CHAMPAIGN, Ill. — When Martin Barbre got his first look three years ago at a system that would drive his tractor for him, he didn’t buy the device — or the premise that it would cut costs on his farm.

“When they first came out with them and we first looked at it, it seemed like a fancy gadget,” said Barbre, 53, who grows corn and soybeans in southern Illinois.

But with the cost of fuel, seeds, fertilizer and just about everything else it takes to grow his crops rising fast, Barbre quickly came around after he started using the global positioning system to drive his tractor a year and a half ago. “As soon as we used it, we realized the benefits,” he said.

American grain farmers are enjoying the highest crop prices of their lives, but they don’t expect that to last forever. As a hedge against the inevitable downturn, owners of mid-size farms like Barbre’s — and even some smaller-scale farmers — are investing in technology that’s increasingly integrated.
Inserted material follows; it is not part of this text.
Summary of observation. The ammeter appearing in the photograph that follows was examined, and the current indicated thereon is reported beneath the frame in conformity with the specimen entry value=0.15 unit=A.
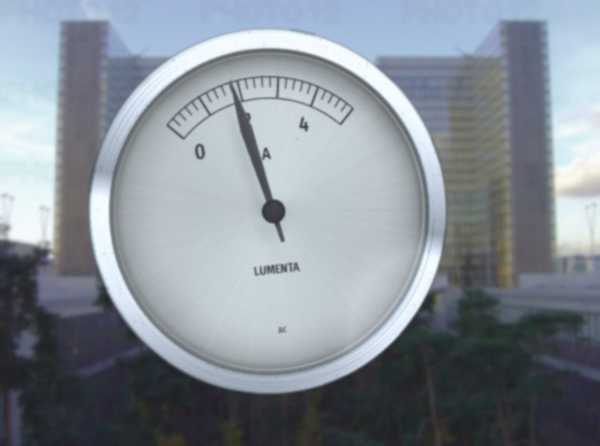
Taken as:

Large-scale farmers have used GPS-based automated steering for tractors, sensors that probe soil for nutrients and moisture and other gadgets since the late 1990s to cut expenses and increase production. It wasn’t until the past five years or so, however, that the savings that owners of smaller and midsize farms could realize from using high-end technology would significantly offset their rising costs, said Dan Davidson, an agronomist with agricultural-data company DTN in Omaha, Neb.

But now fertilizer used by corn and soybean farms costs almost double what it did two years ago, while seeds and fuel cost almost 50 percent more, according to the U.S. Department of Agriculture.

Meanwhile, the cost of auto-steering systems has remained relatively flat the past few years, and in some cases it has fallen. Systems that now typically cost from a few thousand dollars to $25,000 used to cost up to $40,000.

With auto-steering, a farmer manually drives the perimeter of a field to map its boundaries so a GPS gadget can direct the tractor to carve near-perfectly straight rows. By cutting down on overlap, the system saves fuel, and it means the same ground won’t be planted twice or sprayed unnecessarily with fertilizer or pesticides.

Barbre estimates that using auto-steering on his 4,000 acres has cut his fuel costs up to 5 percent. “That’s maybe 30, 50 cents an acre,” he said. “Over 4,000 acres, that adds up.”

Yield mapping, which tracks how much corn or soybeans parts of his fields produce and which he’s used for more than 10 years, brings him an extra $30 or $35 on every acre of corn. He figures he’s spent about $14,000 on it over the years, buying and upgrading hardware and software, for a net benefit of $60,000 to $70,000 or more per year on 2,000 acres of corn.